Infectious bursal disease virus (IBDV) belongs to the Birnaviridae family. It causes a highly contagious immunosuppressive disease in chickens by depleting B cell populations within the Bursa of Fabricius.
The IBDV virion consists of a double stranded RNA genome in a non-enveloped icosahedral capsid. The capsid contains two major structural proteins, VP3 and VP2. Virus neutralizing antibodies have been shown to recognise a conformational epitope located in the hypervariable region of VP2, between amino acid residues 206 and 350. Thus, the VP2 protein is an important target for immunodetection and immunoprophylaxis studies.
A large number of IBDV strains have been identified throughout the world and grouped according to their relative pathogenicity and antigenicity. Three major groups have been identified: (i) classical strains, (ii) very virulent types (vvIBDV) capable of causing up to 70% mortality and (iii) antigenic variants. In Australia both classical and variant field strains of IBDV have been identified which are genetically distinct from overseas strains. Australian classical strains are similar to vaccine strains such as 002/73 and V877 both antigenically and by nucleotide sequencing. Australian variants, however, are quite distinct both at the antigenic and genetic level forming a distinct group of viruses that are unrelated to variants isolated in other countries such as the USA.

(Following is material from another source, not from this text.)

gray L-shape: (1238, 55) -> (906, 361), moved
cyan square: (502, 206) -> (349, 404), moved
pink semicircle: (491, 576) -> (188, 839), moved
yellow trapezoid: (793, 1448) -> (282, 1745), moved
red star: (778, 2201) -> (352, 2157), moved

The ability to differentiate and treat infection caused by IBDV strains is a major concern to the poultry industry worldwide, as effective control of this devastating disease relies on the administration of different vaccine strains. In many countries both accidental incursion of IBDV strains from neighbouring countries and the absence of a test for establishing whether outbreaks in the field are due to vaccine breaks or circulating field strains are also major problems.
Differentiation of IBDV strains is currently largely based upon using either monoclonal antibodies directed against the major neutralising protein of the virus (VP2) or by nucleotide sequencing of the VP2 gene. Monoclonal antibodies generated against the VP2 and VP3 gene product have perhaps played the most significant role in detecting and differentiating IBDV strains and several VP2 and VP3 specific monoclonal antibodies have been developed.
Testing with monoclonal antibodies is generally quicker and significantly cheaper than other prior art technologies, however, monoclonal antibodies are limited in terms of their differentiation. Furthermore, a major drawback of using monoclonal antibodies as immunodiagnostics or immunotherapeutic reagents lies in the cost and time required for production, screening and maintenance of hybridoma cell lines. In addition, an anti-antibody response is often induced when monoclonal antibodies are administered in a heterologous species, thus compromising their effectiveness.
Thus, there is currently a need for improved diagnostic and or therapeutic agents effective against IBDV. In particular there is a need for diagnostics that are capable of differentiating IBDV strains, that might be used to track the incursion of exotic strains of IBDV into a particular country and or for differentiating IBDV strains very similar to vaccine IBDV strains from circulating field strains. In addition, there is a need to differentiate between an immune response induced by IBDV vaccines from that induced by field strains. There is also strong demand for new therapeutics capable of combating this devastating disease.